Abortion Reproductive Rights

Patients Seek Out-of-State Care as Missouri’s Only Abortion Clinic Threatened with Closure

Missouri’s strict abortion laws have begun pushing patients out of the state to seek reproductive healthcare, reports Planned Parenthood. The state’s only remaining abortion clinic has seen a severe drop in patients as it fights a legal battle against the state government to stay open.

The clinic, Reproductive Health Services of Planned Parenthood of the St. Louis Region, provided just three abortions in February of 2020, down from 174 in February of 2019. The clinic has been embroiled in a licensing dispute with the state government since 2019, when officials claimed to find “deficient practices” at the clinic in a state audit. If the St. Louis Planned Parenthood closes, Missouri will become the first state without an abortion provider.

Missouri’s restrictive abortion laws have already forced most patients to cross state lines to receive abortion care.
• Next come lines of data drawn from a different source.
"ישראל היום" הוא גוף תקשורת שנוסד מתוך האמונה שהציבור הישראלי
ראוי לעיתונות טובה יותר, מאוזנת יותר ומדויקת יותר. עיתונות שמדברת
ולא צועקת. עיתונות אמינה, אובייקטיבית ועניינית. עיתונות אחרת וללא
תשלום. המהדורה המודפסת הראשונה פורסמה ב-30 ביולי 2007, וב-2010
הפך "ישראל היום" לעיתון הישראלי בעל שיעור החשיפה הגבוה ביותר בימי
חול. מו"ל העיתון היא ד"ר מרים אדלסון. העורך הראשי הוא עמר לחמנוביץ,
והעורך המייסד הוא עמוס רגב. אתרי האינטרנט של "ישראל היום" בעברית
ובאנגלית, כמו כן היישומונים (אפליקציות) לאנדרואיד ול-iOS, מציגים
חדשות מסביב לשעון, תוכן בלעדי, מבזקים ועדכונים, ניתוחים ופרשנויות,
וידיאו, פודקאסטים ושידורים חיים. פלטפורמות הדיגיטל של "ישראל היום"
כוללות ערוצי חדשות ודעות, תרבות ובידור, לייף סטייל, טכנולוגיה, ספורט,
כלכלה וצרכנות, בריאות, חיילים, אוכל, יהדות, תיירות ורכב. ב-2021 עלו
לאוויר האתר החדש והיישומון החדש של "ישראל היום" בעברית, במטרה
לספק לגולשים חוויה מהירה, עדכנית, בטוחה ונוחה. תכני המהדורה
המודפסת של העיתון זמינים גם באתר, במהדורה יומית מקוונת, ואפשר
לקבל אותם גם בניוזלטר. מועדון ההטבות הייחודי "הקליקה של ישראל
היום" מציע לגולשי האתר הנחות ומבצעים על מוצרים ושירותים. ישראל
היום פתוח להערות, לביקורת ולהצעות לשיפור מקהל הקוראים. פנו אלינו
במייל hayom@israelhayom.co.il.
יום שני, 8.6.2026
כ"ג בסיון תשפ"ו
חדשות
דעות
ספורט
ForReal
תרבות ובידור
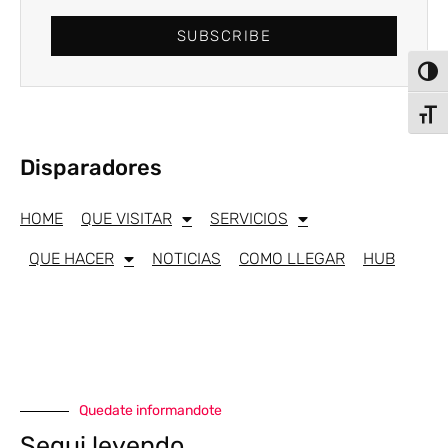
SUBSCRIBE
Alter
Alter
Disparadores
HOME
QUE VISITAR
SERVICIOS
QUE HACER
NOTICIAS
COMO LLEGAR
HUB
Quedate informandote
Segui leyendo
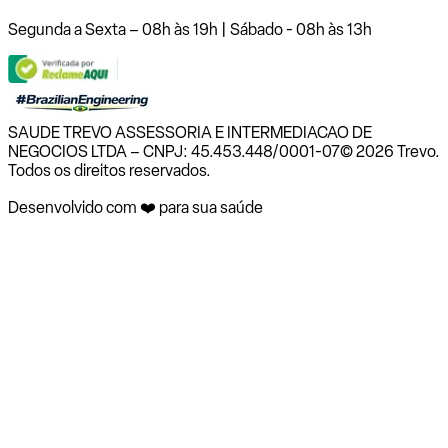
Segunda a Sexta – 08h às 19h | Sábado - 08h às 13h
SAUDE TREVO ASSESSORIA E INTERMEDIACAO DE
NEGOCIOS LTDA – CNPJ: 45.453.448/0001-07
© 2026 Trevo.
Todos os direitos reservados.
Desenvolvido com ❤️ para sua saúde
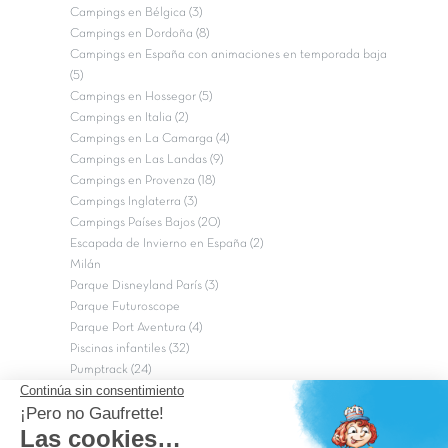
Campings en Bélgica (3)
Campings en Dordoña (8)
Campings en España con animaciones en temporada baja
(5)
Campings en Hossegor (5)
Campings en Italia (2)
Campings en La Camarga (4)
Campings en Las Landas (9)
Campings en Provenza (18)
Campings Inglaterra (3)
Campings Países Bajos (20)
Escapada de Invierno en España (2)
Milán
Parque Disneyland París (3)
Parque Futuroscope
Parque Port Aventura (4)
Piscinas infantiles (32)
Pumptrack (24)
Puy du Fou (2)
Roma
Semana Santa (17)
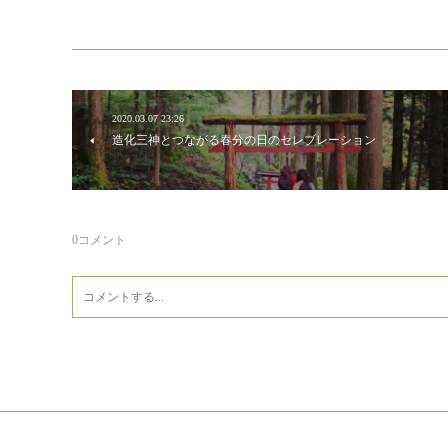
2020.03.07 23:26
造化三神とつながる春分の日のセレブレーション
0
コメント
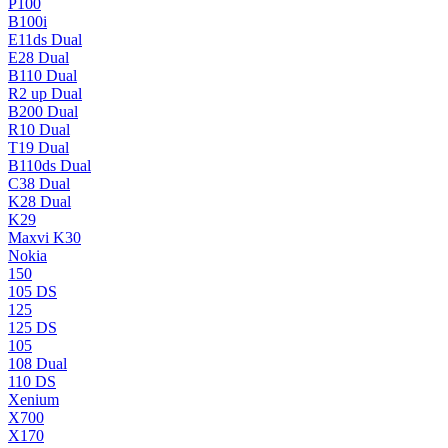
P100
B100i
E11ds Dual
E28 Dual
B110 Dual
R2 up Dual
B200 Dual
R10 Dual
T19 Dual
B110ds Dual
C38 Dual
K28 Dual
K29
Maxvi K30
Nokia
150
105 DS
125
125 DS
105
108 Dual
110 DS
Xenium
X700
X170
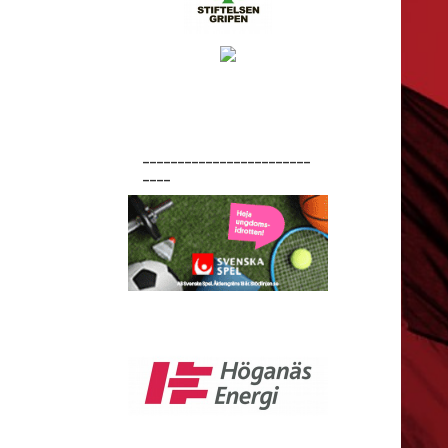
________________________
____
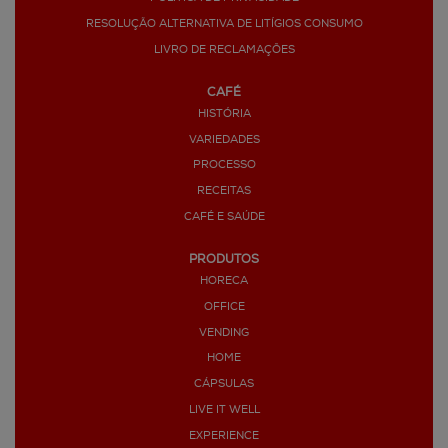
RESOLUÇÃO ALTERNATIVA DE LITÍGIOS CONSUMO
LIVRO DE RECLAMAÇÕES
CAFÉ
HISTÓRIA
VARIEDADES
PROCESSO
RECEITAS
CAFÉ E SAÚDE
PRODUTOS
HORECA
OFFICE
VENDING
HOME
CÁPSULAS
LIVE IT WELL
EXPERIENCE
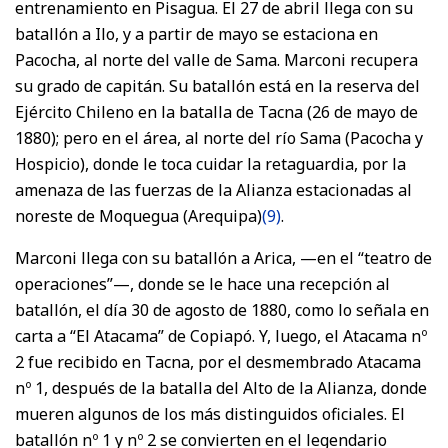
entrenamiento en Pisagua. El 27 de abril llega con su
batallón a Ilo, y a partir de mayo se estaciona en
Pacocha, al norte del valle de Sama. Marconi recupera
su grado de capitán. Su batallón está en la reserva del
Ejército Chileno en la batalla de Tacna (26 de mayo de
1880); pero en el área, al norte del río Sama (Pacocha y
Hospicio), donde le toca cuidar la retaguardia, por la
amenaza de las fuerzas de la Alianza estacionadas al
noreste de Moquegua (Arequipa)
(9)
.
Marconi llega con su batallón a Arica, —en el “teatro de
operaciones”—, donde se le hace una recepción al
batallón, el día 30 de agosto de 1880, como lo señala en
carta a “El Atacama” de Copiapó. Y, luego, el Atacama nº
2 fue recibido en Tacna, por el desmembrado Atacama
nº 1, después de la batalla del Alto de la Alianza, donde
mueren algunos de los más distinguidos oficiales. El
batallón nº 1 y nº 2 se convierten en el legendario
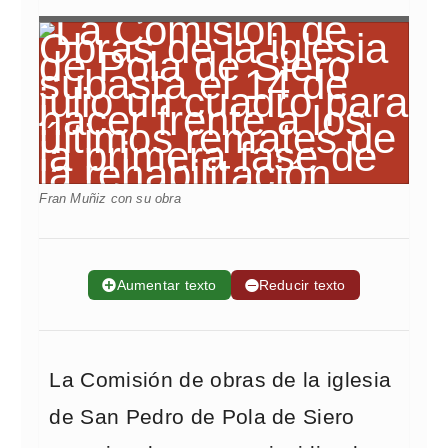
Fran Muñiz con su obra
➕
Aumentar texto
➖
Reducir texto
La Comisión de obras de la iglesia
de San Pedro de Pola de Siero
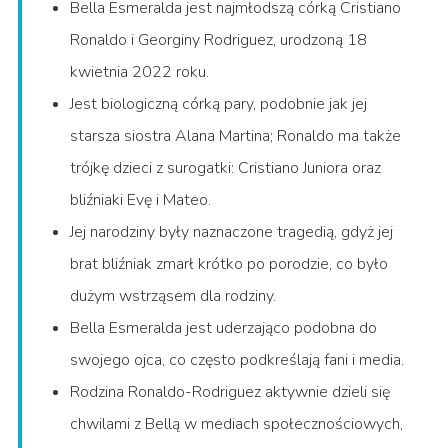
Bella Esmeralda jest najmłodszą córką Cristiano
Ronaldo i Georginy Rodriguez, urodzoną 18
kwietnia 2022 roku.
Jest biologiczną córką pary, podobnie jak jej
starsza siostra Alana Martina; Ronaldo ma także
trójkę dzieci z surogatki: Cristiano Juniora oraz
bliźniaki Evę i Mateo.
Jej narodziny były naznaczone tragedią, gdyż jej
brat bliźniak zmarł krótko po porodzie, co było
dużym wstrząsem dla rodziny.
Bella Esmeralda jest uderzająco podobna do
swojego ojca, co często podkreślają fani i media.
Rodzina Ronaldo-Rodriguez aktywnie dzieli się
chwilami z Bellą w mediach społecznościowych,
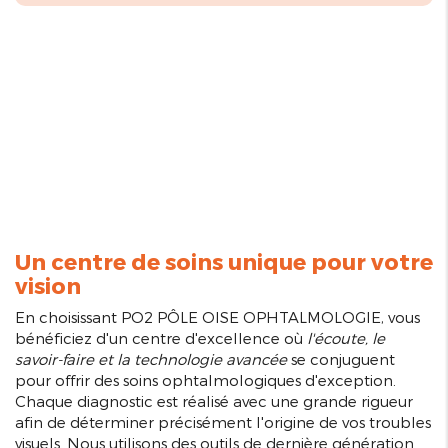
Un centre de soins unique pour votre
vision
En choisissant PO2 PÔLE OISE OPHTALMOLOGIE, vous
bénéficiez d'un centre d'excellence où
l'écoute, le
savoir-faire et la technologie avancée
se conjuguent
pour offrir des soins ophtalmologiques d'exception.
Chaque diagnostic est réalisé avec une grande rigueur
afin de déterminer précisément l'origine de vos troubles
visuels. Nous utilisons des outils de dernière génération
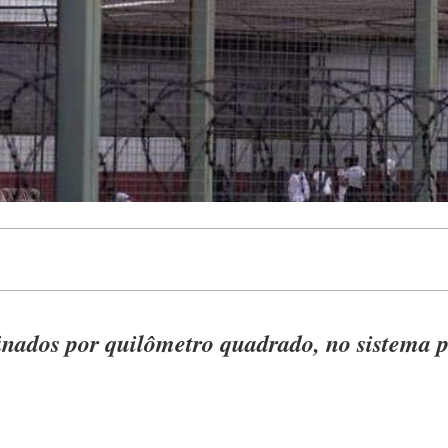
inados por quilômetro quadrado, no sistema p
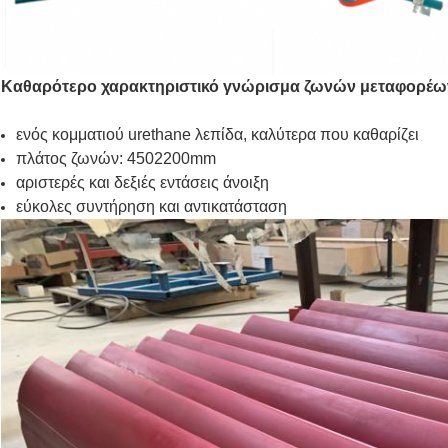
Καθαρότερο χαρακτηριστικό γνώρισμα ζωνών μεταφορέω
ενός κομματιού urethane λεπίδα, καλύτερα που καθαρίζει
πλάτος ζωνών: 4502200mm
αριστερές και δεξιές εντάσεις άνοιξη
εύκολες συντήρηση και αντικατάσταση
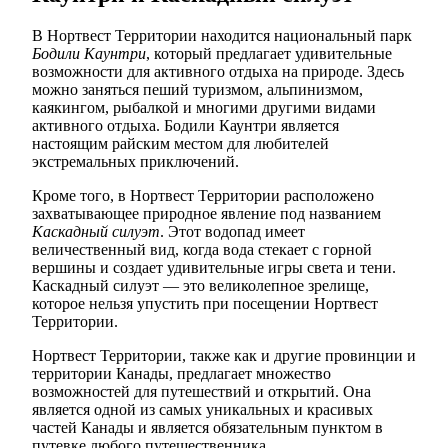
В Нортвест Территории находится национальный парк
Бодили Каунтри
, который предлагает удивительные
возможности для активного отдыха на природе. Здесь
можно заняться пеший туризмом, альпинизмом,
каякингом, рыбалкой и многими другими видами
активного отдыха. Бодили Каунтри является
настоящим райским местом для любителей
экстремальных приключений.
Кроме того, в Нортвест Территории расположено
захватывающее природное явление под названием
Каскадный силуэт
. Этот водопад имеет
величественный вид, когда вода стекает с горной
вершины и создает удивительные игры света и тени.
Каскадный силуэт — это великолепное зрелище,
которое нельзя упустить при посещении Нортвест
Территории.
Нортвест Территории, также как и другие провинции и
территории Канады, предлагает множество
возможностей для путешествий и открытий. Она
является одной из самых уникальных и красивых
частей Канады и является обязательным пунктом в
путевке любого путешественника.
Missouri has imposed laws designed to discourage people from seeking abortions, including requiring patients to view an ultrasound and read a booklet including the line, “[t]he life of each human being begins at conception.” After patients meet those requirements, they must wait an additional 72 hours to receive their abortion. Patients must pay for everything out-of-pocket, as Missouri has banned insurance coverage of abortions.

The effect of these laws is a denial of access to abortion care. Many patients without the time or money needed to satsify Missouri’s requirements are travelling to nearby states with more liberal abortion laws, like Illinois. “When they are weighing their options, the majority of patients are clearly seeing that abortion access is so unmanageable that they’re choosing to cross state lines,” said Yamelsie Rodriguez, CEO of Planned Parenthood of the St. Louis Region and Southwest Missouri.

A state commission is expected to issue a decision on the licensing of the St. Louis Planned Parenthood clinic in the next few weeks.